_PROBLEM REQUIREMENTS_: The entries below contain pictures. Write out only the lines from the line with "middle dip: (538, 348)" up to and including the line with "wrist: (416, 308)", exactly, without them.

_EXTRACTED MATERIAL_:
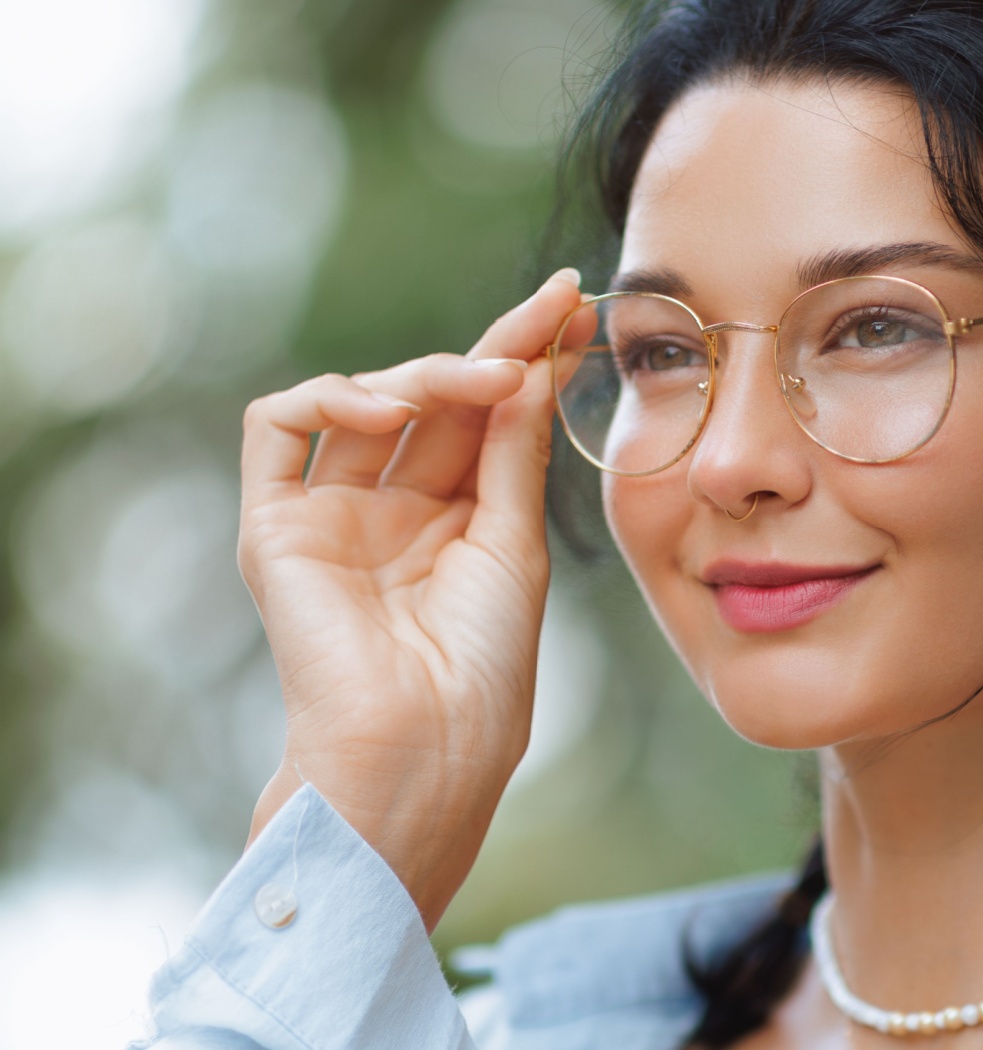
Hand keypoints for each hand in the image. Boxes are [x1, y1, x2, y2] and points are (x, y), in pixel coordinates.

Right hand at [237, 268, 590, 930]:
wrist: (422, 744)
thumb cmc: (482, 665)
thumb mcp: (514, 543)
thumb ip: (511, 451)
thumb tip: (529, 364)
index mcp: (457, 523)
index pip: (488, 418)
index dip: (527, 359)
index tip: (577, 308)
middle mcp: (395, 510)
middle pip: (438, 402)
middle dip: (496, 346)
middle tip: (551, 310)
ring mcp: (334, 515)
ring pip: (367, 400)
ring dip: (430, 374)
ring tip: (489, 377)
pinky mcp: (276, 527)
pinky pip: (277, 428)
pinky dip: (330, 400)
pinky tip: (387, 409)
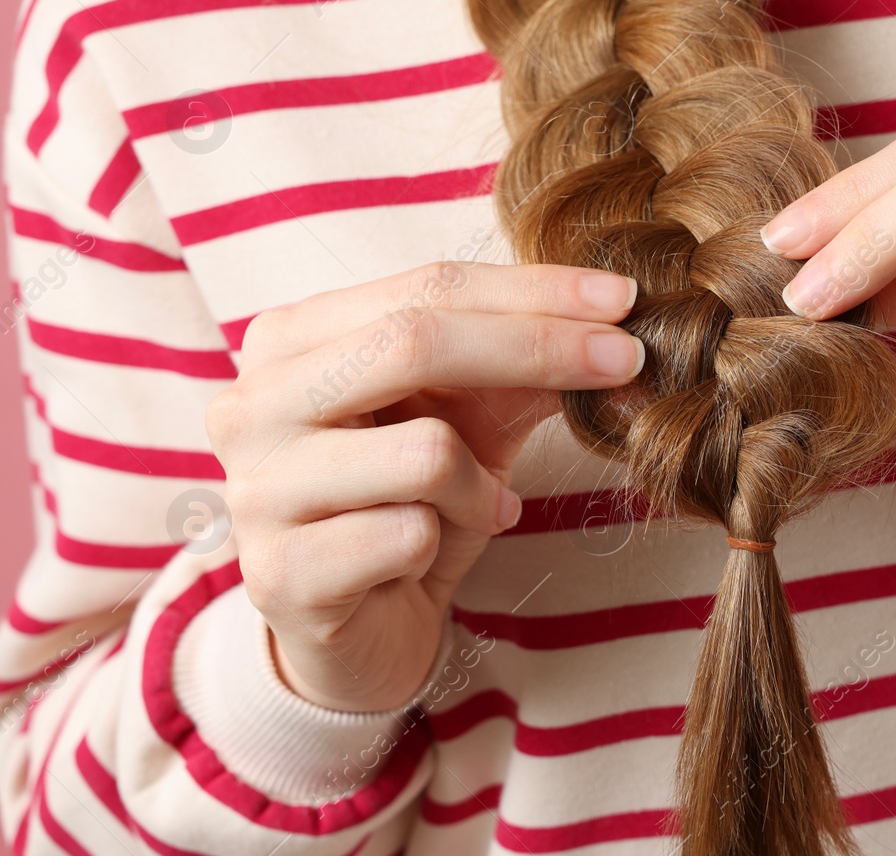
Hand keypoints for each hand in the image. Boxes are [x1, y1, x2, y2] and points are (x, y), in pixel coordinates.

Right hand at [205, 261, 643, 712]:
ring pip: (422, 452)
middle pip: (413, 343)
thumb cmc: (411, 504)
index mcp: (291, 341)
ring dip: (480, 482)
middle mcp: (251, 403)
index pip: (425, 287)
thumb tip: (608, 320)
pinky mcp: (279, 576)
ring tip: (481, 505)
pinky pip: (408, 537)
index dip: (532, 291)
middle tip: (625, 364)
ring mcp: (254, 491)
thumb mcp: (472, 421)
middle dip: (538, 348)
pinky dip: (444, 544)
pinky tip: (429, 556)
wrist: (361, 629)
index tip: (624, 300)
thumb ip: (520, 366)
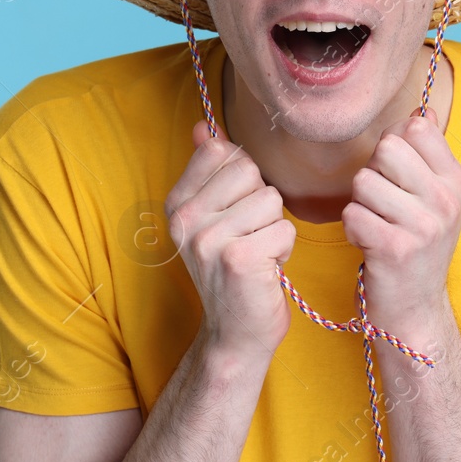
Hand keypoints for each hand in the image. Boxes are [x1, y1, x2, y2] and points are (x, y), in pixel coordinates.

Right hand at [166, 120, 296, 363]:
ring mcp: (209, 239)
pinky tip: (264, 271)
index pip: (221, 151)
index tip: (233, 211)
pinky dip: (283, 252)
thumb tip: (203, 127)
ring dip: (274, 229)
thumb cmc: (230, 270)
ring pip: (271, 200)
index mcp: (176, 203)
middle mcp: (186, 219)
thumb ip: (208, 170)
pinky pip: (283, 230)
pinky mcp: (238, 259)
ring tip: (256, 254)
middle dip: (261, 203)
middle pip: (250, 171)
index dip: (241, 178)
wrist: (234, 334)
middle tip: (247, 237)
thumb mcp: (211, 218)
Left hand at [342, 108, 460, 342]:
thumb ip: (427, 152)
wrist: (416, 308)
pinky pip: (353, 214)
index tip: (396, 175)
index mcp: (457, 182)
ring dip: (361, 204)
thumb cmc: (418, 245)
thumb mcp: (435, 197)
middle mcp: (446, 201)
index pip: (416, 127)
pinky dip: (353, 228)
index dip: (394, 144)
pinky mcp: (395, 248)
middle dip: (373, 172)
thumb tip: (422, 109)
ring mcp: (423, 226)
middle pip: (387, 148)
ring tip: (378, 225)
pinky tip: (369, 244)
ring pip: (364, 181)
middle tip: (383, 203)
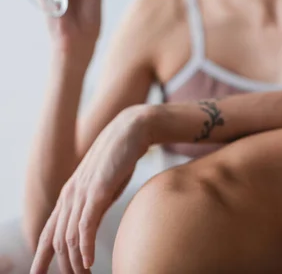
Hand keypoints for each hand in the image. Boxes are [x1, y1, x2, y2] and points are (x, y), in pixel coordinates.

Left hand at [30, 105, 154, 273]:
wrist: (131, 130)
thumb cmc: (120, 157)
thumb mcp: (104, 185)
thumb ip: (94, 204)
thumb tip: (92, 225)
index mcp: (69, 195)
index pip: (48, 231)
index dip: (41, 256)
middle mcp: (70, 195)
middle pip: (57, 240)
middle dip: (63, 265)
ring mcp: (82, 193)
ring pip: (69, 237)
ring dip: (76, 261)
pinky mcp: (97, 191)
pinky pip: (86, 225)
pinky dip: (86, 246)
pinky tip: (90, 261)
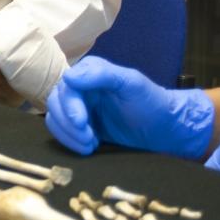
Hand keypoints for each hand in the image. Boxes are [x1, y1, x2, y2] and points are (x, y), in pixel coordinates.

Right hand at [44, 55, 214, 158]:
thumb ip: (102, 76)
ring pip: (55, 119)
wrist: (164, 129)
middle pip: (55, 103)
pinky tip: (89, 147)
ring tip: (90, 145)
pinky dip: (71, 141)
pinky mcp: (80, 125)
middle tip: (89, 139)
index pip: (65, 87)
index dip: (69, 106)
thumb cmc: (151, 104)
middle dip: (69, 125)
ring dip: (68, 136)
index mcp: (90, 71)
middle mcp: (81, 87)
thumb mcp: (132, 84)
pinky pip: (62, 132)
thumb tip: (68, 76)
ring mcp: (79, 107)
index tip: (82, 123)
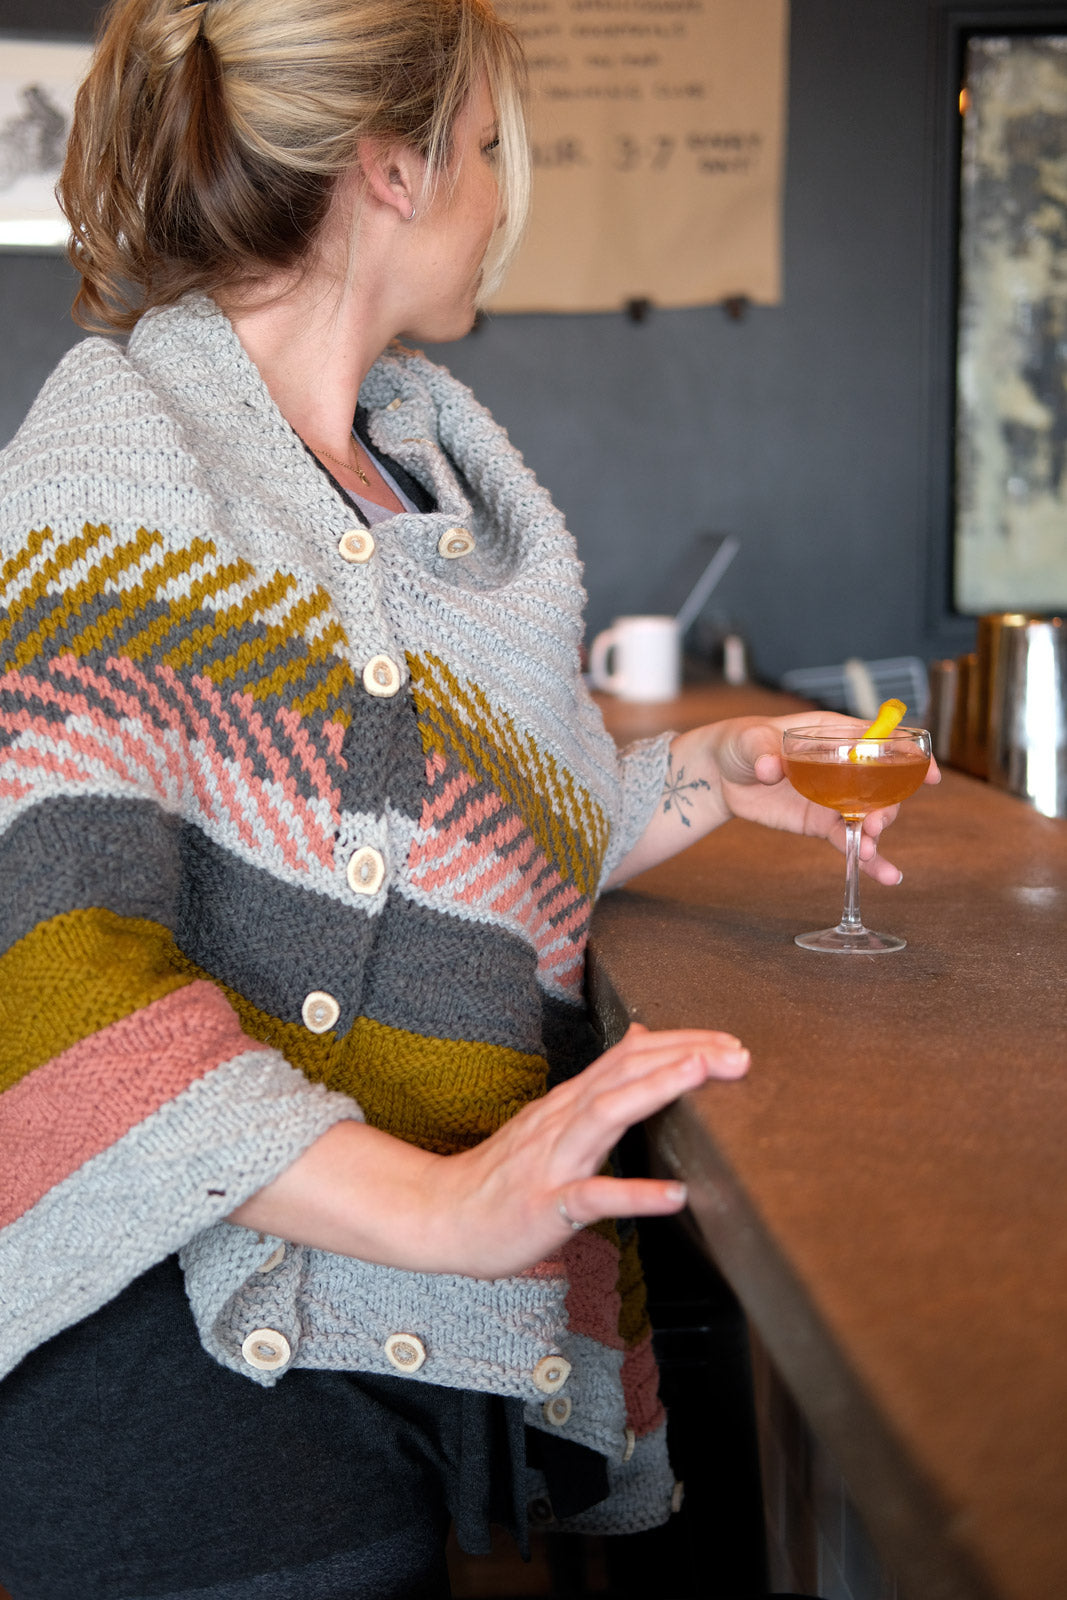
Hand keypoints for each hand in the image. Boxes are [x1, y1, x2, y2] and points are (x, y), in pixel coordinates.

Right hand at [228, 1023, 749, 1278]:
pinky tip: (674, 1196)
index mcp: (570, 1103)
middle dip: (683, 1057)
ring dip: (656, 1091)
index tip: (729, 1040)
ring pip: (607, 1116)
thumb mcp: (556, 1117)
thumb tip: (645, 1039)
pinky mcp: (545, 1207)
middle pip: (625, 1074)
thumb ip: (602, 1082)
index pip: (630, 1057)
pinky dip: (634, 1194)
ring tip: (702, 1075)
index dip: (681, 1044)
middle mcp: (563, 1121)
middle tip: (738, 1052)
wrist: (441, 1215)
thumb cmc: (504, 1175)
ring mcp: (553, 1162)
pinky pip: (593, 1199)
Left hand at [705, 712, 940, 884]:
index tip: (929, 774)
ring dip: (876, 832)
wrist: (724, 775)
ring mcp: (836, 797)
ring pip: (870, 814)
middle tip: (875, 823)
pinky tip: (885, 876)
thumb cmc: (743, 744)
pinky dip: (866, 858)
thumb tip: (770, 767)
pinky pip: (849, 840)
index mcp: (835, 735)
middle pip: (883, 785)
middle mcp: (844, 767)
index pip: (880, 742)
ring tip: (868, 847)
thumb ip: (764, 753)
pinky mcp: (822, 823)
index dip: (908, 756)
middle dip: (888, 805)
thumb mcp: (751, 742)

_EXERCISE OUTPUT_:
middle dip: (538, 348)
pinky dip: (444, 544)
pinky tip: (429, 556)
wrist: (361, 629)
index tip: (624, 300)
thumb ip: (520, 366)
Hand keypoints for each hand in the image. Boxes are [x1, y1, x2, y2] and points are (x, y), in pixel coordinates.

Right hand at [166, 120, 296, 363]:
ring mcp: (209, 239)
pinky tip: (264, 271)
index pip: (221, 151)
index tip: (233, 211)
pinky dip: (283, 252)
thumb tip: (203, 127)
ring dip: (274, 229)
thumb cmc: (230, 270)
ring pip: (271, 200)
index mcp: (176, 203)
middle mcp: (186, 219)
thumb ip: (208, 170)
pinky pip: (283, 230)
pinky mcp: (238, 259)
ring tip: (256, 254)
middle dip: (261, 203)
middle pip: (250, 171)
index dip: (241, 178)
wrist: (234, 334)
middle tip: (247, 237)
thumb mcp: (211, 218)
Left hand at [342, 108, 460, 342]:
thumb ip: (427, 152)
wrist: (416, 308)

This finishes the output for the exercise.